Dr. Brandler: Primary stroke centers have to behave as if they care about their patients and seek to get them the most effective and timely care in whatever system they operate in. When EMS provides a strong stroke notification, the wheels of the stroke code process should be turning before that patient arrives at the hospital. Regardless of the eligibility for tPA, the process should move swiftly and in response to the EMS assessment. If the patient seems like a potential candidate for endovascular thrombectomy, transfer arrangements to the comprehensive center should start to be made. Once initial imaging and tPA have been administered, transfers of LVO patients should occur expeditiously.
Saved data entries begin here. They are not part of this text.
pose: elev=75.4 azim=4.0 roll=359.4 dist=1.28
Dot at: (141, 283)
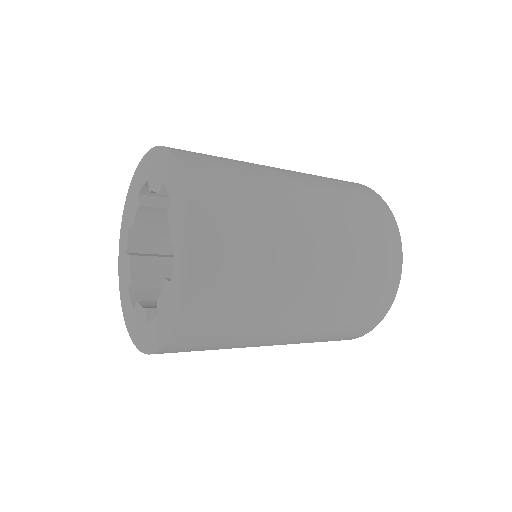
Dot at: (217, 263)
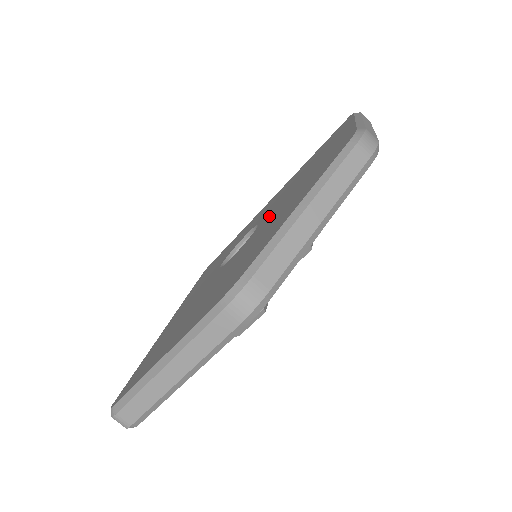
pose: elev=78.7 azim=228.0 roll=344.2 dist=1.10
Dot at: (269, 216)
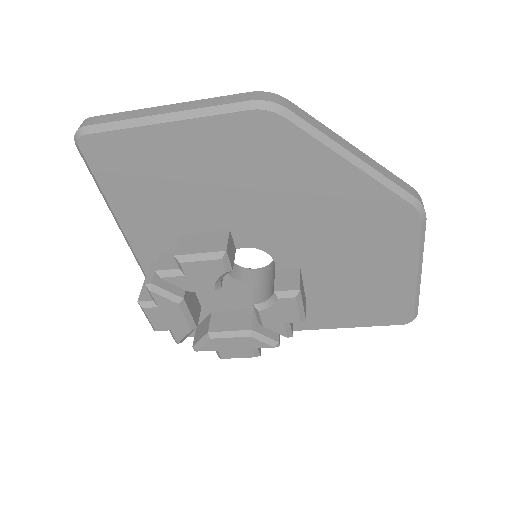
Dot at: occluded
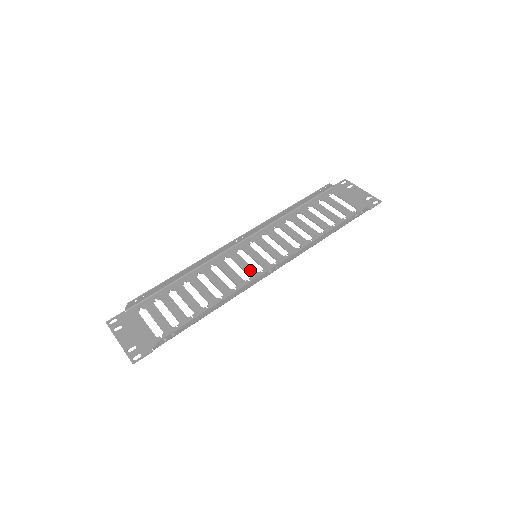
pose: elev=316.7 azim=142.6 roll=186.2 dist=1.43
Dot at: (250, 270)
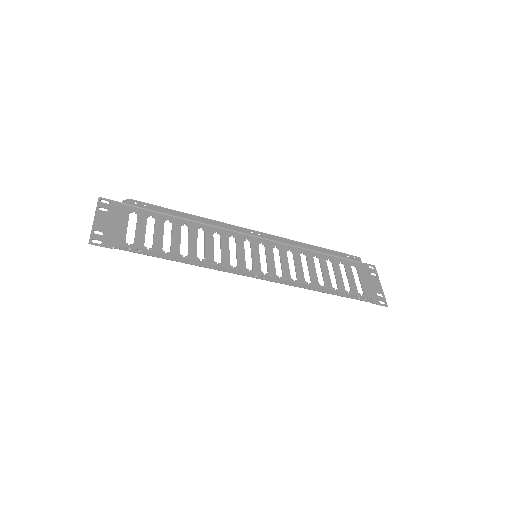
Dot at: (242, 261)
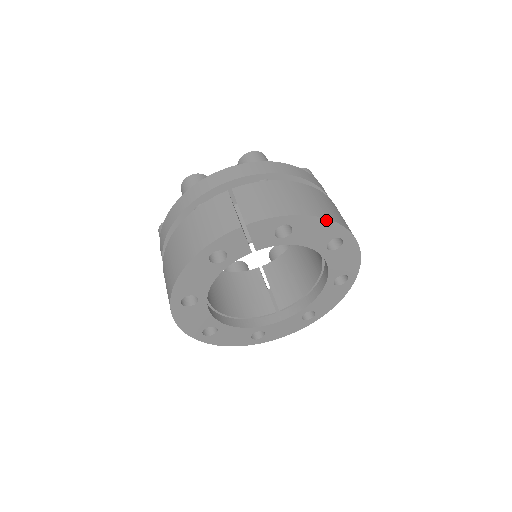
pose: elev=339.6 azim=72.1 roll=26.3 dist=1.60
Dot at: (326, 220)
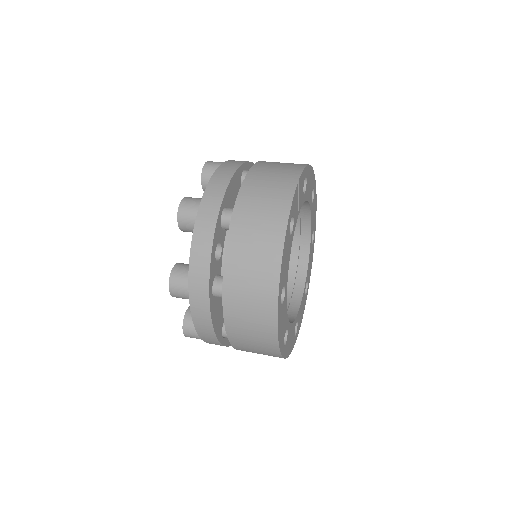
Dot at: (312, 169)
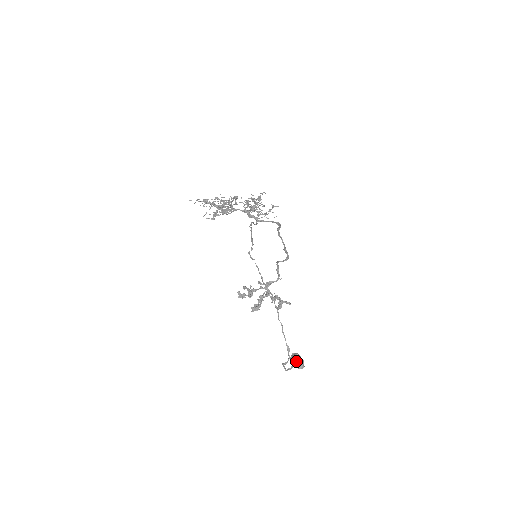
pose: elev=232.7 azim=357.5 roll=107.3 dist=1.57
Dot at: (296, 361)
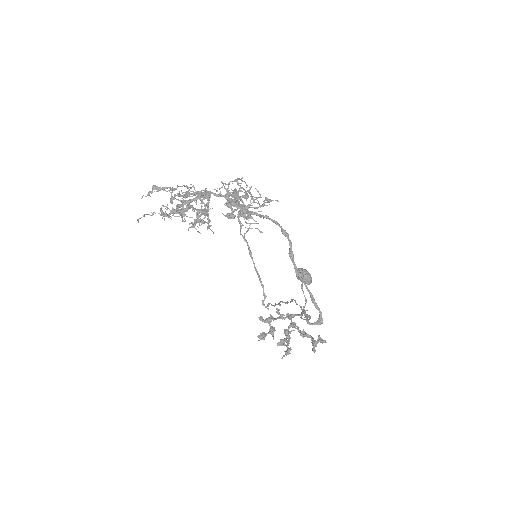
Dot at: (304, 280)
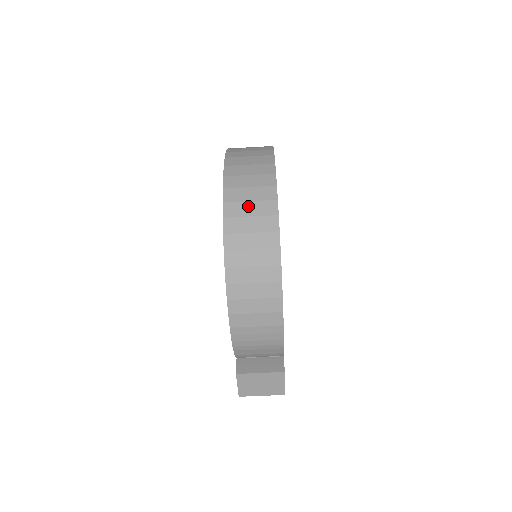
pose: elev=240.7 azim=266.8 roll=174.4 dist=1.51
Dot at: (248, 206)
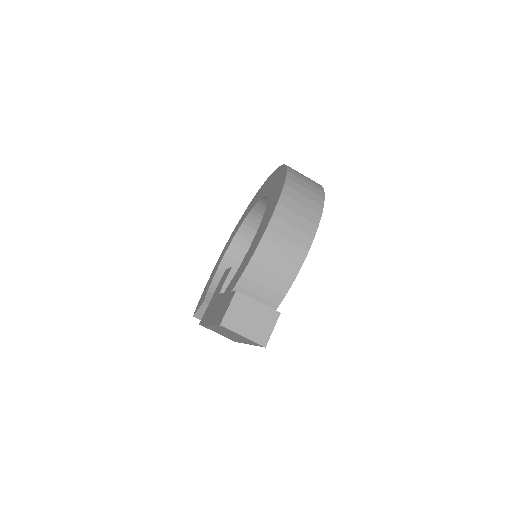
Dot at: (303, 175)
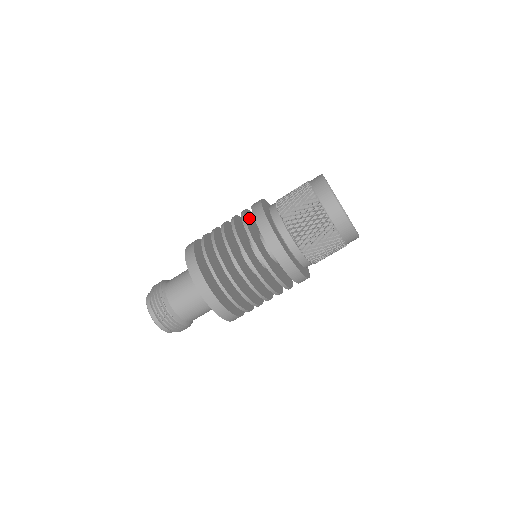
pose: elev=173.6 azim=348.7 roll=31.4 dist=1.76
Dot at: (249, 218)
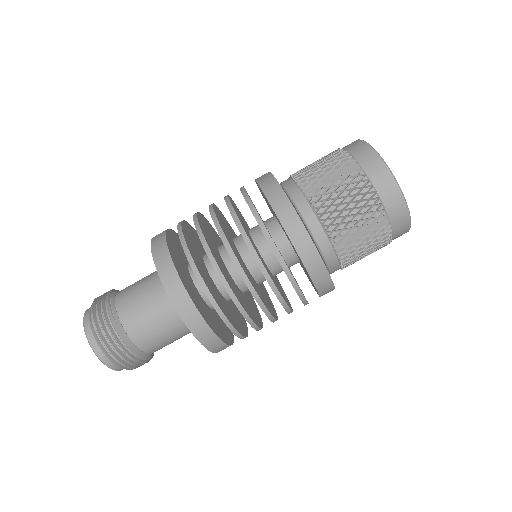
Dot at: occluded
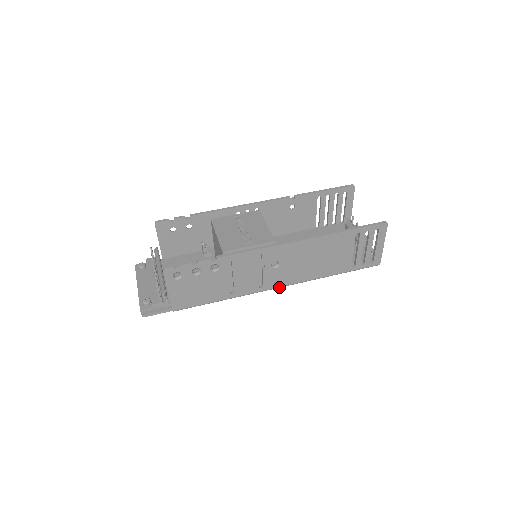
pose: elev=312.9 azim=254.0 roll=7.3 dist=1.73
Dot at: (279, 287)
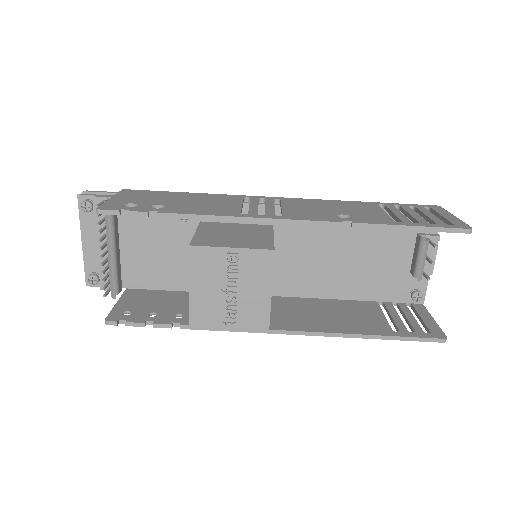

This smooth operation will only happen if everyone sits down and lays out what their expectations are for the others at the table. The communication has to be a two-way street. EMS providers need to know that their actions and communications are engendering a change on the hospital side, that is, the EMS pre-notification is met with an appropriate ramp-up of readiness in the receiving hospital and that EMS gets the opportunity to make a solid presentation to the receiving physicians.
Those same EMS providers should be provided with feedback on what they did well and what they missed. Usually, this should occur through some sort of feedback letter to their agency QA officer. Receiving institutions and their staffs should also get feedback from EMS on how the hospital is receiving their patients and information. Basically, there needs to be a group understanding of what everyone’s role in the system is and how well they are doing it. These meetings need to be iterative and not single encounters.
References:
- INTERNATIONAL STROKE CONFERENCE 2018 ORAL ABSTRACTS SESSION; TITLE: EMERGENCY CARE/SYSTEMS ORAL ABSTRACTS II Abstract 95: EMS Triage to CSC Reduces Time to Treatment and Improves Outcomes in Patients With Large Vessel Occlusion. Mahesh V Jayaraman, Morgan Hemendinger, Grayson Baird, Shadi Yaghi, Shawna Cutting, Ali Saad, Matthew Siket, Tracy E Madsen, Kenneth Williams, Karen L Furie, Ryan A McTaggart. Stroke. 2018;49:A95.
- Abstract 96: Assessment of the Rapid Arterial Occlusion Evaluation (RACE) Scale in Real-World Practice for Prediction of Large Vessel Occlusion and Reducing Time to Thrombectomy. Brijesh P Mehta, Ashutosh Jadhav, Joy Sessa, Randy Katz, Hoang Duong, Andrey Lima, Gina DiMartini, Lakota Woodall, Peter Antevy, Ryan McTaggart, Ronil V Chandra, Thabele M Leslie-Mazwi, Joshua A Hirsch, Albert J Yoo, Tudor Jovin, Raul G Nogueira. Stroke. 2018;49:A96.
- Regional Evaluation of the Severity-Based Stroke Triage Algorithm for Emergency Medical Services Using Discrete Event Simulation. Brittany M. Bogle, Andrew W. Asimos and Wayne D. Rosamond; Stroke. 2017; 48:2827-2835, originally published September 15, 2017.
- Utility of the Los Angeles Motor Score in Predicting Large Vessel Occlusions. Ethan S Brandler, Karol Perez, Raja Boddepalli, Henry C Thode Jr, SUNY Stony Brook, Stony Brook, NY, ISC 2018 Poster Presentation.